# [Action item]
In the entries below, find the line with "left:68px; top:540px; width:49px;" and print exactly every line from there up to and including the line with "left:240px; top:537px; font-size:14px;", with no other lines.

# [Excerpted data]

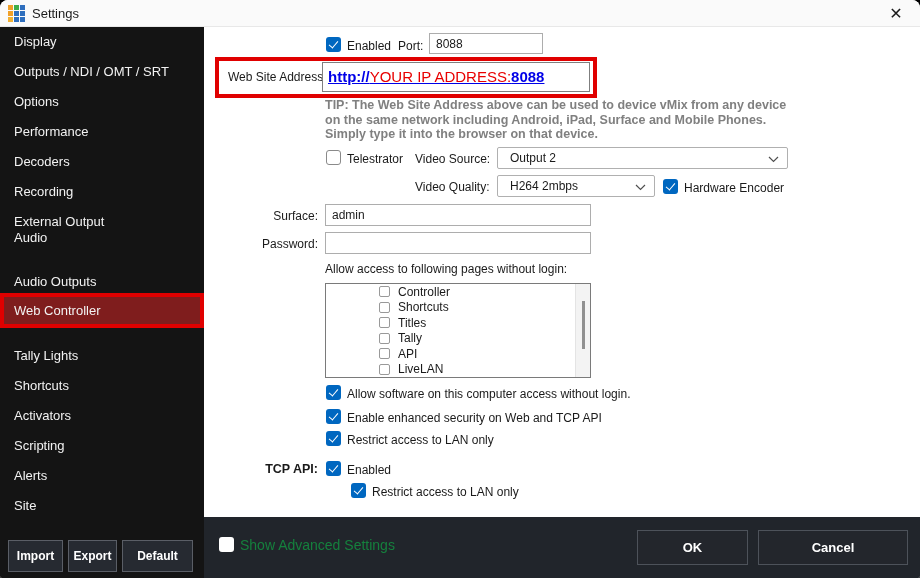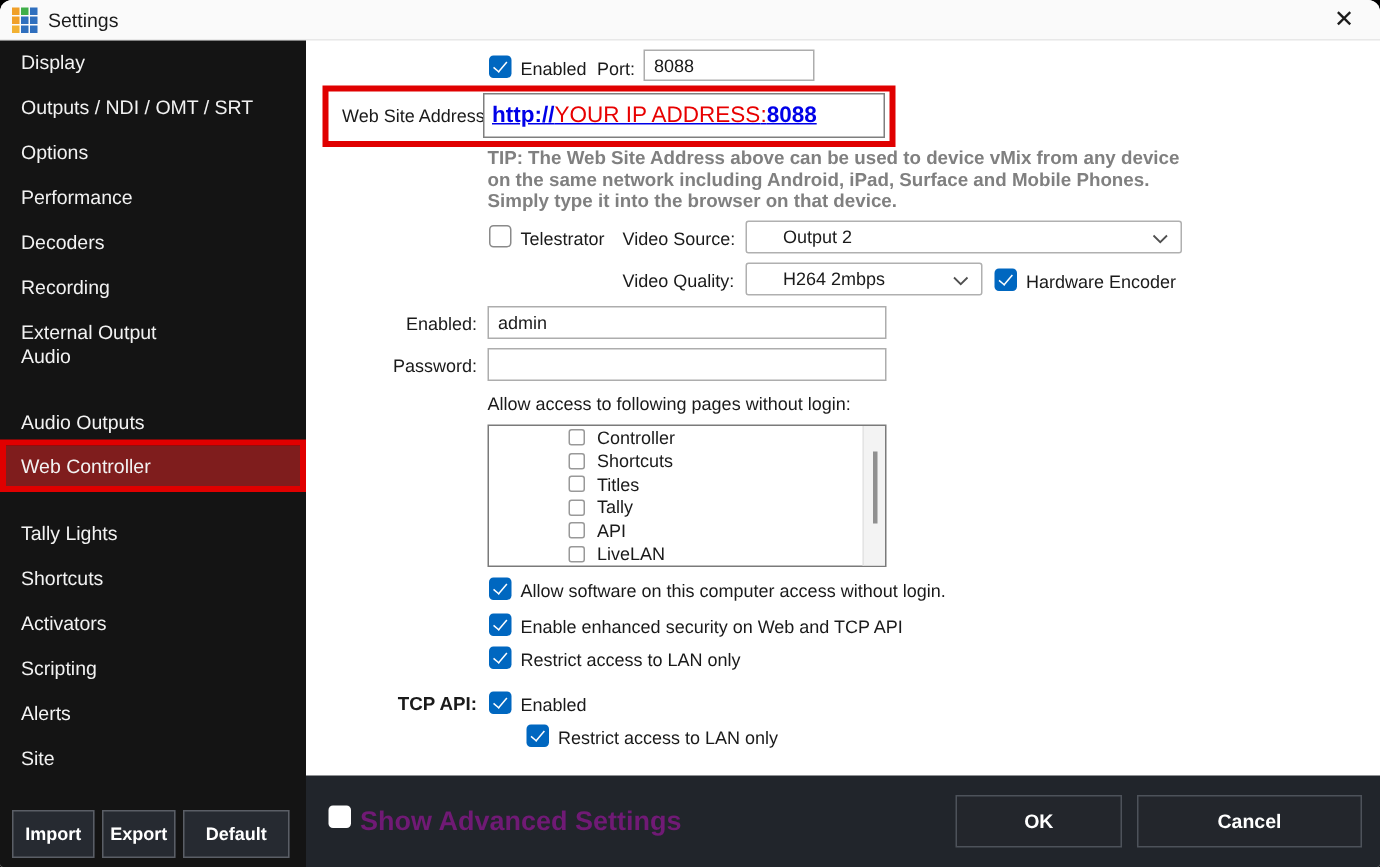--- a/index.html
+++ b/index.html
@@ -21,33 +21,33 @@
   .annot { position:absolute; border:4px solid #e00000; pointer-events:none; }
   
   #footer-bar { position:absolute; left:204px; top:517px; width:716px; height:61px; background:#21252b; }
   .dark-btn { position:absolute; background:#262a31; border:1px solid #5a5e66; color:#fff; font-weight:bold; font-size:12px; text-align:center; }
   #btn-import { left:8px; top:540px; width:55px; height:32px; line-height:30px; }
   #btn-export { left:68px; top:540px; width:49px; height:32px; line-height:30px; }
   #btn-default { left:122px; top:540px; width:71px; height:32px; line-height:30px; }
   #btn-ok, #btn-cancel { background:#23262c; border:1px solid #4d525a; font-size:13px; }
   #btn-ok { left:637px; top:530px; width:111px; height:35px; line-height:33px; }
   #btn-cancel { left:758px; top:530px; width:150px; height:35px; line-height:33px; }
-  #show-adv-label { position:absolute; left:240px; top:537px; font-size:18px; color:#701a75;font-weight:bold; }
+  #show-adv-label { position:absolute; left:240px; top:537px; font-size:14px; color:#15803d; }
   
   .cb { position:absolute; width:15px; height:15px; border-radius:3px; }
   .cb.checked { background:#0067c0; }
   .cb.checked::after { content:""; position:absolute; left:5px; top:2px; width:4px; height:8px;
     border:solid #fff; border-width:0 1.7px 1.7px 0; transform:rotate(40deg); }
   .cb.unchecked { background:#fff; border:1px solid #8a8a8a; }
   .cb-sm { position:relative; width:11px; height:11px; border-radius:2px; background:#fff; border:1px solid #999; flex:0 0 11px; }
   
   .lbl { position:absolute; font-size:12px; color:#1a1a1a; white-space:nowrap; }
   .lbl-r { text-align:right; }
   .txt-input { position:absolute; border:1px solid #adadad; font-size:12px; padding:0 6px; font-family:"Liberation Sans",sans-serif; color:#1a1a1a; background:#fff; }
-  .combo { position:absolute; border:1px solid #b0b0b0; border-radius:2px; background:#fff; font-size:12px; color:#1a1a1a; line-height:20px; padding-left:24px; }
+  .combo { position:absolute; border:1px solid #b0b0b0; border-radius:2px; background:#fff; font-size:12px; color:#1a1a1a; line-height:20px; padding-left:12px; }
   .combo svg { position:absolute; right:8px; top:8px; }
   #website-box { position:absolute; left:322px; top:62px; width:268px; height:30px; border:1px solid #7f7f7f; background:#fff;
     font-size:15px; line-height:28px; padding-left:5px; white-space:nowrap; }
   #website-box .u { text-decoration:underline; text-decoration-color:#0000e8; }
   .blue-b { color:#0000e8; font-weight:bold; }
   .red-t { color:#e80000; }
   #tip { position:absolute; left:325px; top:98px; width:470px; font-size:12.5px; font-weight:bold; color:#808080; line-height:14.5px; }
   #listbox { position:absolute; left:325px; top:283px; width:266px; height:95px; border:1px solid #7a7a7a; background:#fff;padding-left:48px; }
   .lb-item { display:flex; align-items:center; gap:8px; height:15.5px; padding-left:5px; font-size:12px; color:#1a1a1a; }
   #lb-scroll { position:absolute; right:0; top:0; width:15px; height:93px; background:#f3f3f3; border-left:1px solid #e4e4e4; }
@@ -126,21 +126,21 @@
     <div class="lbl" style="left:415px; top:180px;">Video Quality:</div>
     <div class="combo" style="left:497px; top:175px; width:158px; height:22px;">
       <span>H264 2mbps</span>
       <svg width="11" height="7" viewBox="0 0 11 7">
           <polyline points="1,1 5.5,5.5 10,1" fill="none" stroke="#505050" stroke-width="1.2"></polyline>
         </svg>
     </div>
     <div class="cb checked" style="left:663px; top:179px;"></div>
     <div class="lbl" style="left:684px; top:181px;">Hardware Encoder</div>
 
-    <div class="lbl lbl-r" style="left:252px; top:209px; width:66px;">Enabled:</div>
+    <div class="lbl lbl-r" style="left:252px; top:209px; width:66px;">Surface:</div>
     <input class="txt-input" style="left: 325px; top: 204px; width: 266px; height: 22px;" value="admin">
     <div class="lbl lbl-r" style="left:252px; top:237px; width:66px;">Password:</div>
     <input class="txt-input" style="left: 325px; top: 232px; width: 266px; height: 22px;" value="">
 
     <div class="lbl" style="left:325px; top:262px;">Allow access to following pages without login:</div>
     <div id="listbox">
       <div class="lb-item">
           <span class="cb-sm"></span>
           <span>Controller</span>
         </div>

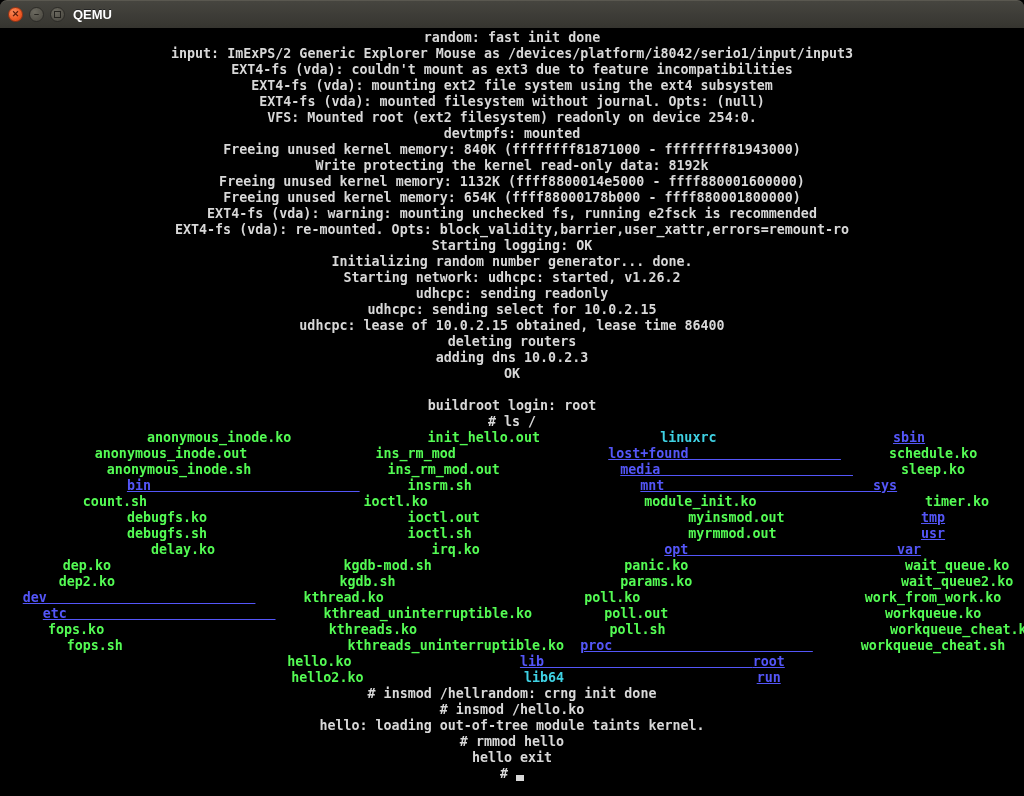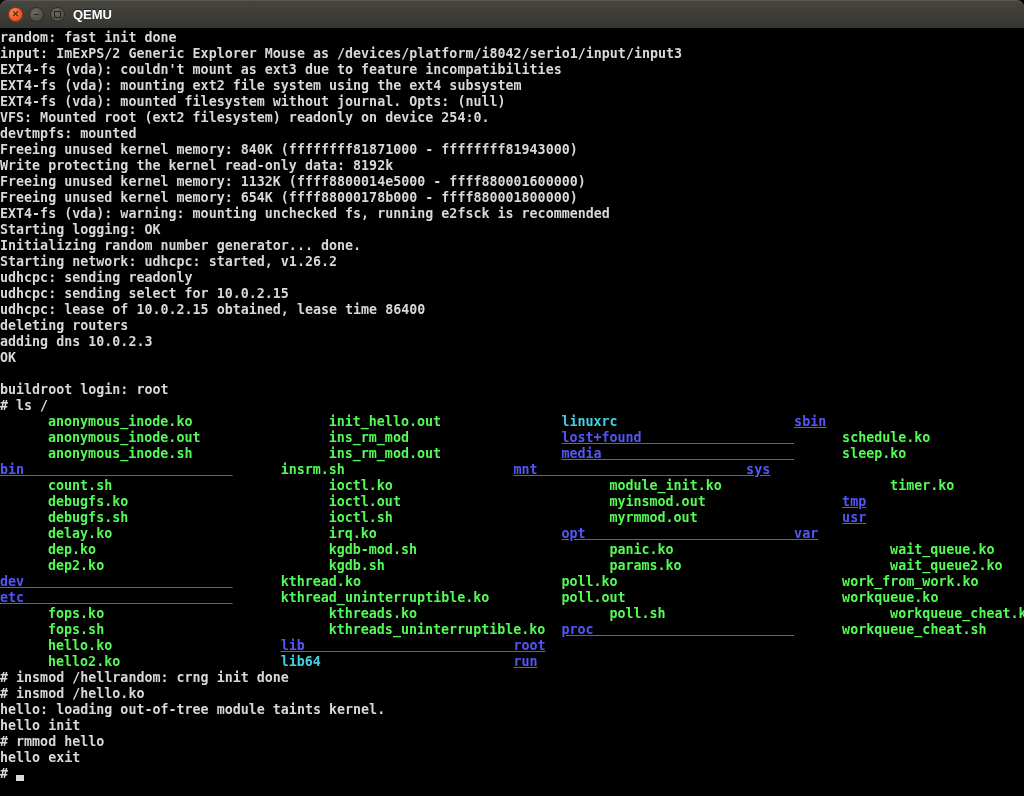--- a/index.html
+++ b/index.html
@@ -66,20 +66,21 @@
     position: absolute; top: 28px; left: 0;
     width: 1024px; height: 768px;
     background: var(--bg, #000);
     padding-top: 2px;
     box-sizing: border-box;
     font-family: "DejaVu Sans Mono", "Liberation Mono", monospace;
     font-size: 13.33px;
     font-weight: bold;
     line-height: 16px;
     overflow: hidden;
+    text-align: center;
   }
   .term-line {
     height: 16px;
     white-space: pre;
   }
   .c-fg    { color: var(--fg); }
   .c-green { color: var(--green); padding-left: 48px; }
   .c-blue  { color: var(--blue); text-decoration: underline; }
   .c-cyan  { color: var(--cyan); }
   .cursor {
@@ -115,20 +116,21 @@
       <div class="term-line"><span class="c-fg">EXT4-fs (vda): couldn't mount as ext3 due to feature incompatibilities</span></div>
       <div class="term-line"><span class="c-fg">EXT4-fs (vda): mounting ext2 file system using the ext4 subsystem</span></div>
       <div class="term-line"><span class="c-fg">EXT4-fs (vda): mounted filesystem without journal. Opts: (null)</span></div>
       <div class="term-line"><span class="c-fg">VFS: Mounted root (ext2 filesystem) readonly on device 254:0.</span></div>
       <div class="term-line"><span class="c-fg">devtmpfs: mounted</span></div>
       <div class="term-line"><span class="c-fg">Freeing unused kernel memory: 840K (ffffffff81871000 - ffffffff81943000)</span></div>
       <div class="term-line"><span class="c-fg">Write protecting the kernel read-only data: 8192k</span></div>
       <div class="term-line"><span class="c-fg">Freeing unused kernel memory: 1132K (ffff8800014e5000 - ffff880001600000)</span></div>
       <div class="term-line"><span class="c-fg">Freeing unused kernel memory: 654K (ffff88000178b000 - ffff880001800000)</span></div>
       <div class="term-line"><span class="c-fg">EXT4-fs (vda): warning: mounting unchecked fs, running e2fsck is recommended</span></div>
+      <div class="term-line"><span class="c-fg">EXT4-fs (vda): re-mounted. Opts: block_validity,barrier,user_xattr,errors=remount-ro</span></div>
       <div class="term-line"><span class="c-fg">Starting logging: OK</span></div>
       <div class="term-line"><span class="c-fg">Initializing random number generator... done.</span></div>
       <div class="term-line"><span class="c-fg">Starting network: udhcpc: started, v1.26.2</span></div>
       <div class="term-line"><span class="c-fg">udhcpc: sending readonly</span></div>
       <div class="term-line"><span class="c-fg">udhcpc: sending select for 10.0.2.15</span></div>
       <div class="term-line"><span class="c-fg">udhcpc: lease of 10.0.2.15 obtained, lease time 86400</span></div>
       <div class="term-line"><span class="c-fg">deleting routers</span></div>
       <div class="term-line"><span class="c-fg">adding dns 10.0.2.3</span></div>
       <div class="term-line"><span class="c-fg">OK</span></div>
       <div class="term-line"><span class="c-fg"></span></div>
@@ -146,19 +148,18 @@
       <div class="term-line"><span class="c-green">dep2.ko                      </span><span class="c-green">kgdb.sh                      </span><span class="c-green">params.ko                    </span><span class="c-green">wait_queue2.ko</span></div>
       <div class="term-line"><span class="c-blue">dev                          </span><span class="c-green">kthread.ko                   </span><span class="c-green">poll.ko                      </span><span class="c-green">work_from_work.ko</span></div>
       <div class="term-line"><span class="c-blue">etc                          </span><span class="c-green">kthread_uninterruptible.ko   </span><span class="c-green">poll.out                     </span><span class="c-green">workqueue.ko</span></div>
       <div class="term-line"><span class="c-green">fops.ko                      </span><span class="c-green">kthreads.ko                  </span><span class="c-green">poll.sh                      </span><span class="c-green">workqueue_cheat.ko</span></div>
       <div class="term-line"><span class="c-green">fops.sh                      </span><span class="c-green">kthreads_uninterruptible.ko  </span><span class="c-blue">proc                         </span><span class="c-green">workqueue_cheat.sh</span></div>
       <div class="term-line"><span class="c-green">hello.ko                     </span><span class="c-blue">lib                          </span><span class="c-blue">root</span></div>
       <div class="term-line"><span class="c-green">hello2.ko                    </span><span class="c-cyan">lib64                        </span><span class="c-blue">run</span></div>
       <div class="term-line"><span class="c-fg"># insmod /hellrandom: crng init done</span></div>
       <div class="term-line"><span class="c-fg"># insmod /hello.ko</span></div>
       <div class="term-line"><span class="c-fg">hello: loading out-of-tree module taints kernel.</span></div>
-      <div class="term-line"><span class="c-fg">hello init</span></div>
       <div class="term-line"><span class="c-fg"># rmmod hello</span></div>
       <div class="term-line"><span class="c-fg">hello exit</span></div>
       <div class="term-line"><span class="c-fg"># </span><span class="cursor"></span></div>
     </div>
 
 </div>
 
 </body></html>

# [Answer]
   #btn-export { left:68px; top:540px; width:49px; height:32px; line-height:30px; }
   #btn-default { left:122px; top:540px; width:71px; height:32px; line-height:30px; }
   #btn-ok, #btn-cancel { background:#23262c; border:1px solid #4d525a; font-size:13px; }
   #btn-ok { left:637px; top:530px; width:111px; height:35px; line-height:33px; }
   #btn-cancel { left:758px; top:530px; width:150px; height:35px; line-height:33px; }
-  #show-adv-label { position:absolute; left:240px; top:537px; font-size:18px; color:#701a75;font-weight:bold; }
+  #show-adv-label { position:absolute; left:240px; top:537px; font-size:14px; color:#15803d; }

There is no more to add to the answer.